- Born: September 23, 1985 (age 39) La Paz, Bolivia
- Occupation(s): Director, scriptwriter, film editor.

= Yashira Jordán =

Bolivian director, scriptwriter and film editor

Yashira Jordán (La Paz, September 23, 1985) is a Bolivian director, scriptwriter and film editor.

==Background==
Jordán is the director of Durazno (film) first film in Bolivia and Argentina, which is performed under the concept of crowd funding and which used garbage and rubbish to construct the fiction sequence and sets of the film.

==Career==
In 2004 Jordán spent time in New York City, Washington, D.C., and Mexico City, training in various workshops and courses under the direction of American and Mexican filmmakers. In addition she made some experimental videos and shorts (35 mm film format) that participated in international festivals, such as the Washington, D.C., 48 hour Film Festival.

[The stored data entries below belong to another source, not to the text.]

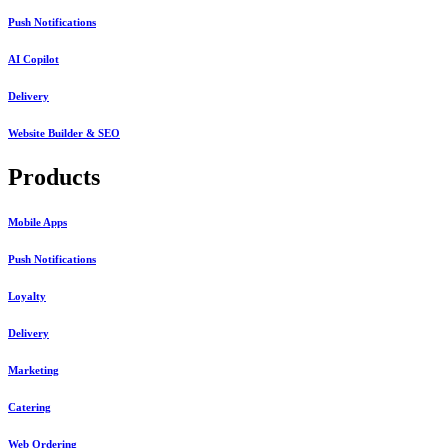
Push Notifications
AI Copilot
Delivery
Website Builder & SEO
Products
Mobile Apps
Push Notifications
Loyalty
Delivery
Marketing
Catering
Web Ordering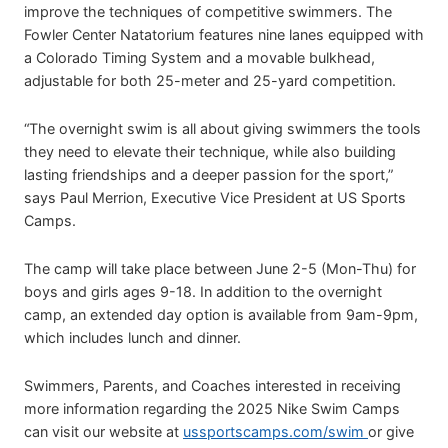
improve the techniques of competitive swimmers. The
Fowler Center Natatorium features nine lanes equipped with
a Colorado Timing System and a movable bulkhead,
adjustable for both 25-meter and 25-yard competition.
“The overnight swim is all about giving swimmers the tools
they need to elevate their technique, while also building
lasting friendships and a deeper passion for the sport,”
says Paul Merrion, Executive Vice President at US Sports
Camps.
The camp will take place between June 2-5 (Mon-Thu) for
boys and girls ages 9-18. In addition to the overnight
camp, an extended day option is available from 9am-9pm,
which includes lunch and dinner.
Swimmers, Parents, and Coaches interested in receiving
more information regarding the 2025 Nike Swim Camps
can visit our website at
ussportscamps.com/swim
or give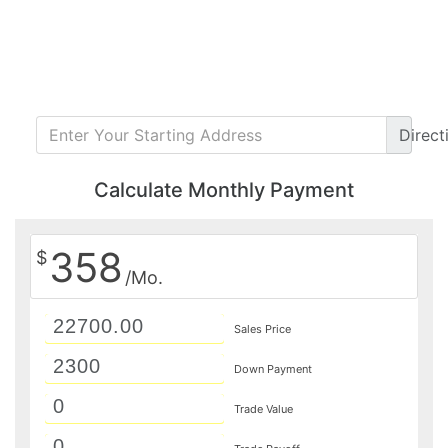
Direct
Calculate Monthly Payment
358
$
/Mo.
Sales Price
Down Payment
Trade Value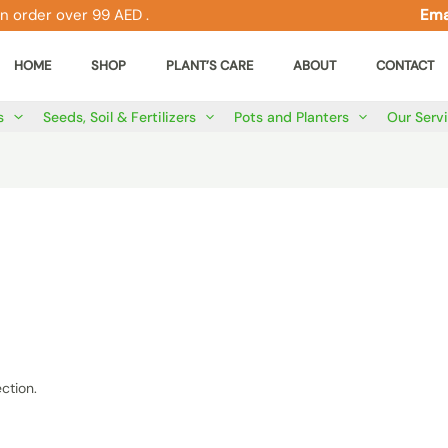
n order over 99 AED .
Ema
HOME
SHOP
PLANT’S CARE
ABOUT
CONTACT
s
Seeds, Soil & Fertilizers
Pots and Planters
Our Serv
ction.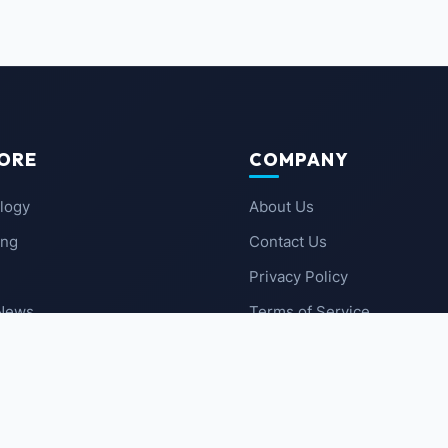
ORE
COMPANY
logy
About Us
ing
Contact Us
Privacy Policy
 News
Terms of Service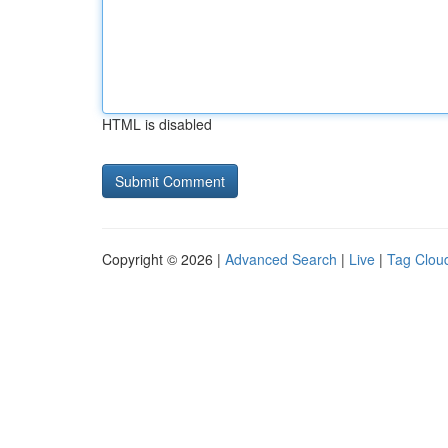
HTML is disabled
Copyright © 2026 |
Advanced Search
|
Live
|
Tag Clou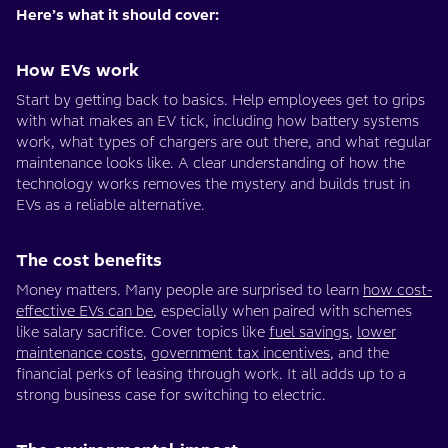
Here’s what it should cover:
How EVs work
Start by getting back to basics. Help employees get to grips
with what makes an EV tick, including how battery systems
work, what types of chargers are out there, and what regular
maintenance looks like. A clear understanding of how the
technology works removes the mystery and builds trust in
EVs as a reliable alternative.
The cost benefits
Money matters. Many people are surprised to learn
how cost-
effective EVs can be
, especially when paired with schemes
like salary sacrifice. Cover topics like
fuel savings
,
lower
maintenance costs
,
government tax incentives
, and the
financial perks of leasing through work. It all adds up to a
strong business case for switching to electric.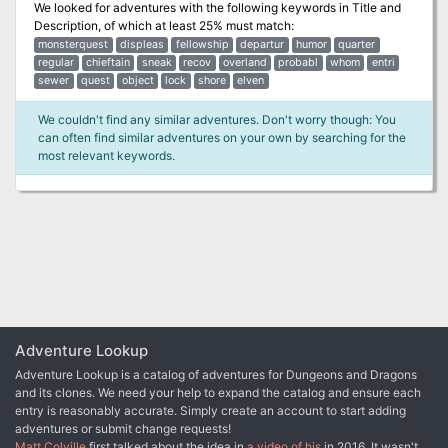
We looked for adventures with the following keywords in
Title and
Description
, of which at least 25% must match:
monsterquest
displeas
fellowship
departur
humor
quarter
regular
chieftain
sneak
recov
overland
probabl
whom
entri
sewer
quest
object
lock
shore
elven
We couldn't find any similar adventures. Don't worry though: You
can often find similar adventures on your own by searching for the
most relevant keywords.
Adventure Lookup
Adventure Lookup is a catalog of adventures for Dungeons and Dragons
and its clones. We need your help to expand the catalog and ensure each
entry is reasonably accurate. Simply create an account to start adding
adventures or submit change requests!
Matt Colville
first talked about the idea in
a video of his
in 2016. It wasn't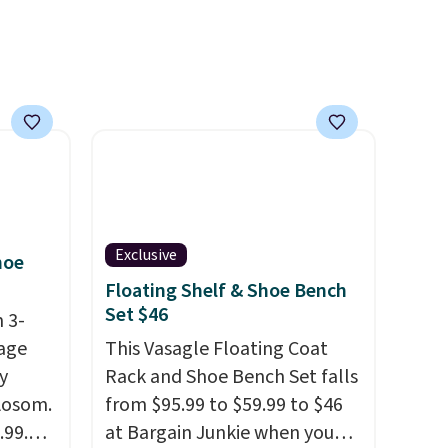
m
reviewers scored this recliner
er
an average of 4.3 out of 5
r $65
stars. Shipping is free.
airs.
clines,
or
.
p for a
Exclusive
hoe
Floating Shelf & Shoe Bench
in
Set $46
s, get
 3-
order,
age
This Vasagle Floating Coat
ess to
y
Rack and Shoe Bench Set falls
 Aosom.
So,
from $95.99 to $59.99 to $46
15 in
.99.
at Bargain Junkie when you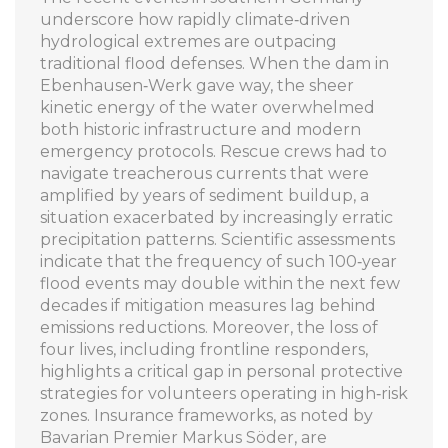
underscore how rapidly climate‑driven
hydrological extremes are outpacing
traditional flood defenses. When the dam in
Ebenhausen‑Werk gave way, the sheer
kinetic energy of the water overwhelmed
both historic infrastructure and modern
emergency protocols. Rescue crews had to
navigate treacherous currents that were
amplified by years of sediment buildup, a
situation exacerbated by increasingly erratic
precipitation patterns. Scientific assessments
indicate that the frequency of such 100‑year
flood events may double within the next few
decades if mitigation measures lag behind
emissions reductions. Moreover, the loss of
four lives, including frontline responders,
highlights a critical gap in personal protective
strategies for volunteers operating in high‑risk
zones. Insurance frameworks, as noted by
Bavarian Premier Markus Söder, are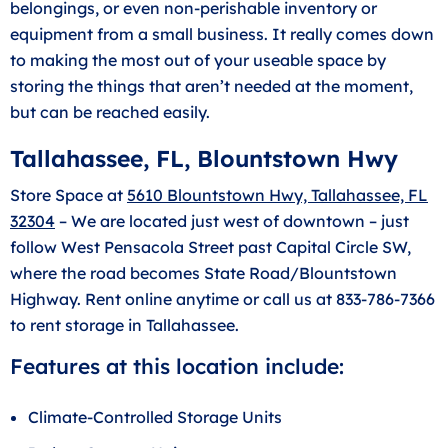
belongings, or even non-perishable inventory or
equipment from a small business. It really comes down
to making the most out of your useable space by
storing the things that aren’t needed at the moment,
but can be reached easily.
Tallahassee, FL, Blountstown Hwy
Store Space at
5610 Blountstown Hwy, Tallahassee, FL
32304
– We are located just west of downtown – just
follow West Pensacola Street past Capital Circle SW,
where the road becomes State Road/Blountstown
Highway. Rent online anytime or call us at 833-786-7366
to rent storage in Tallahassee.
Features at this location include:
Climate-Controlled Storage Units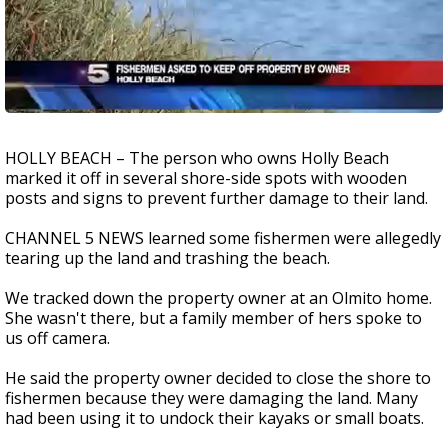
HOLLY BEACH – The person who owns Holly Beach
marked it off in several shore-side spots with wooden
posts and signs to prevent further damage to their land.
CHANNEL 5 NEWS learned some fishermen were allegedly
tearing up the land and trashing the beach.
We tracked down the property owner at an Olmito home.
She wasn't there, but a family member of hers spoke to
us off camera.
He said the property owner decided to close the shore to
fishermen because they were damaging the land. Many
had been using it to undock their kayaks or small boats.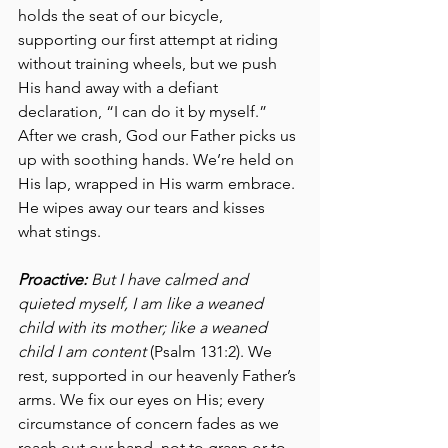
holds the seat of our bicycle, 
supporting our first attempt at riding 
without training wheels, but we push 
His hand away with a defiant 
declaration, “I can do it by myself.” 
After we crash, God our Father picks us 
up with soothing hands. We’re held on 
His lap, wrapped in His warm embrace. 
He wipes away our tears and kisses 
what stings. 
Proactive:
 But I have calmed and 
quieted myself, I am like a weaned 
child with its mother; like a weaned 
child I am content
 (Psalm 131:2). We 
rest, supported in our heavenly Father’s 
arms. We fix our eyes on His; every 
circumstance of concern fades as we 
reach out our hand, not to grasp or to 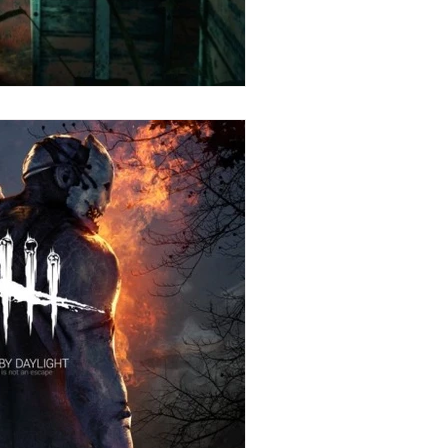
Stories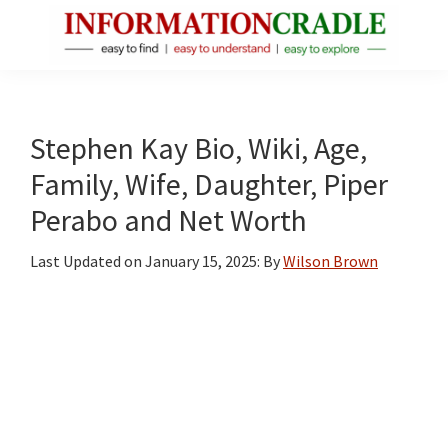
Skip
Skip
Skip
to
to
to
main
primary
footer
InformationCradle
Clear,
content
sidebar
Reliable
Facts
Stephen Kay Bio, Wiki, Age,
About
Family, Wife, Daughter, Piper
Public
Perabo and Net Worth
Figures
Last Updated on
January 15, 2025
: By
Wilson Brown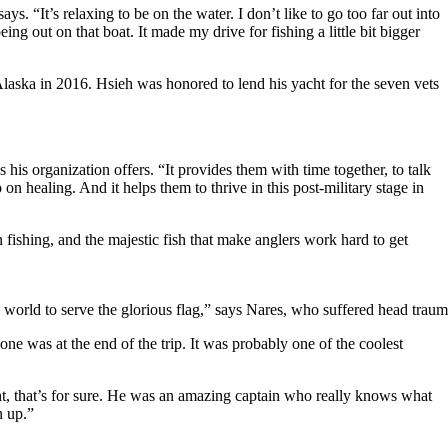
ys. “It’s relaxing to be on the water. I don’t like to go too far out into
ing out on that boat. It made my drive for fishing a little bit bigger
Alaska in 2016. Hsieh was honored to lend his yacht for the seven vets
his organization offers. “It provides them with time together, to talk
on healing. And it helps them to thrive in this post-military stage in
 fishing, and the majestic fish that make anglers work hard to get
 in the world to serve the glorious flag,” says Nares, who suffered he
one was at the end of the trip. It was probably one of the coolest
ight, that’s for sure. He was an amazing captain who really knows what
n up.”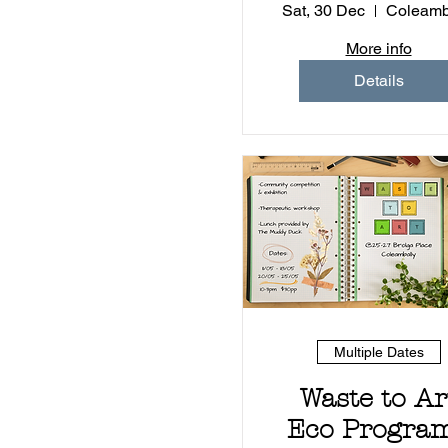
Sat, 30 Dec
Coleamb
More info
Details
Multiple Dates
Waste to Ar
Eco Program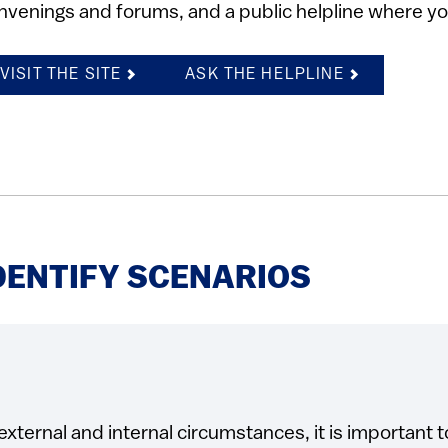
nvenings and forums, and a public helpline where yo
VISIT THE SITE
ASK THE HELPLINE
DENTIFY SCENARIOS
external and internal circumstances, it is important t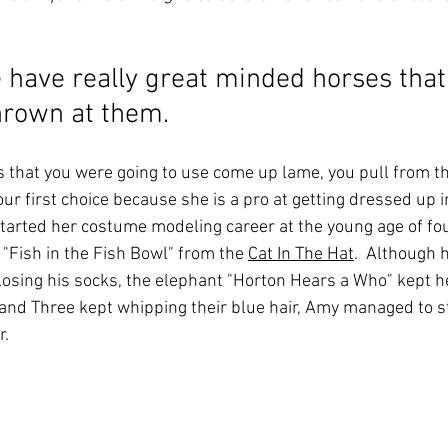
 have really great minded horses that
hrown at them.
that you were going to use come up lame, you pull from the
r first choice because she is a pro at getting dressed up in
started her costume modeling career at the young age of fou
e "Fish in the Fish Bowl" from the 
Cat In The Hat
.  Although 
 losing his socks, the elephant "Horton Hears a Who" kept h
and Three kept whipping their blue hair, Amy managed to s
. 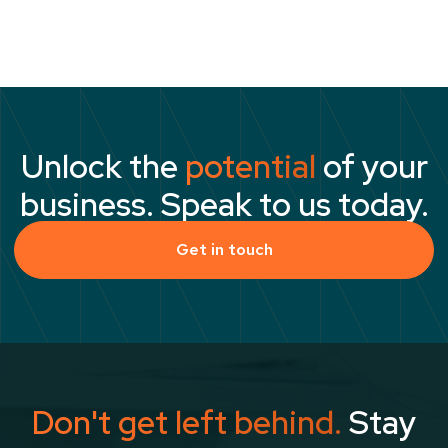
reach their full potential.”
Unlock the
potential
of your
business. Speak to us today.
Get in touch
Don't get left behind.
Stay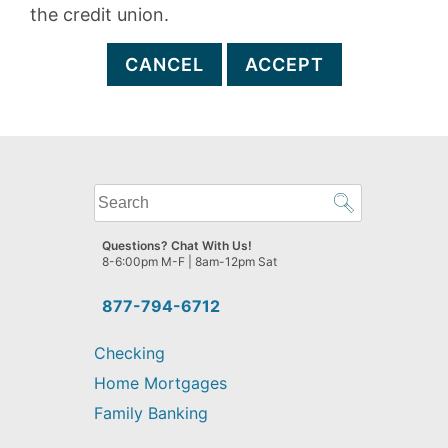
the credit union.
CANCEL
ACCEPT
What
can
we
Questions? Chat With Us!
help
8-6:00pm M-F | 8am-12pm Sat
you
find?
877-794-6712
Checking
Home Mortgages
Family Banking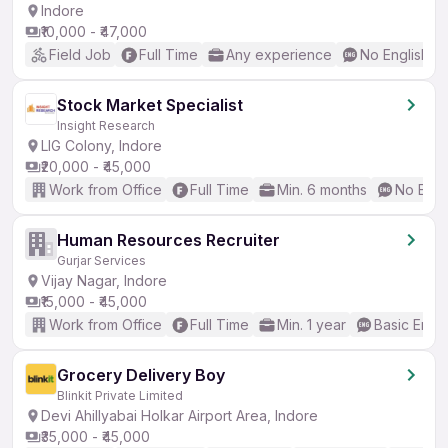
Indore
₹10,000 - ₹47,000
Field Job
Full Time
Any experience
No English R
Stock Market Specialist
Insight Research
LIG Colony, Indore
₹20,000 - ₹45,000
Work from Office
Full Time
Min. 6 months
No Engl
Human Resources Recruiter
Gurjar Services
Vijay Nagar, Indore
₹15,000 - ₹45,000
Work from Office
Full Time
Min. 1 year
Basic Engli
Grocery Delivery Boy
Blinkit Private Limited
Devi Ahillyabai Holkar Airport Area, Indore
₹35,000 - ₹45,000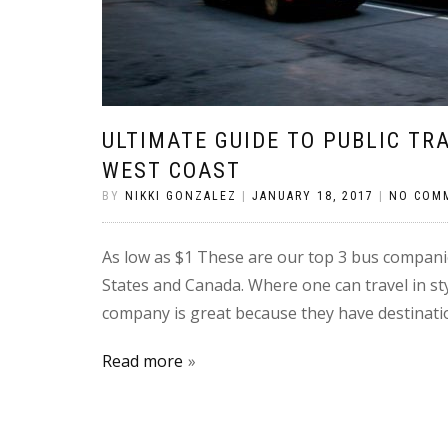
ULTIMATE GUIDE TO PUBLIC T
WEST COAST
BY
NIKKI GONZALEZ
|
JANUARY 18, 2017
|
NO COM
As low as $1 These are our top 3 bus companie
States and Canada. Where one can travel in s
company is great because they have destination
Read more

In 2005 she began her degree in audiovisual communication at the Universidad Nacional de La Plata, Argentina. In 2007 she was chosen to participate in Talent Campus, organised by the Universidad del Cine, exhibiting her work to mark the 9th BAFICI (Buenos Aires International Independent Film Festival) In addition, in February 2008 her work was selected from amongst more than 3,000 worldwide participants for the Berlin International Film Festival, in the Talent Campus category. She attended talks, meetings and workshops with cineastes and cinematographers like Mike Leigh, Lucrecia Martel, Wim Wenders, Alejandro Jodorowsky, Lisandro Alonso, Felix Monti, Alex McDowell and Andrej Wajda. at the Berlinale Talent Campus.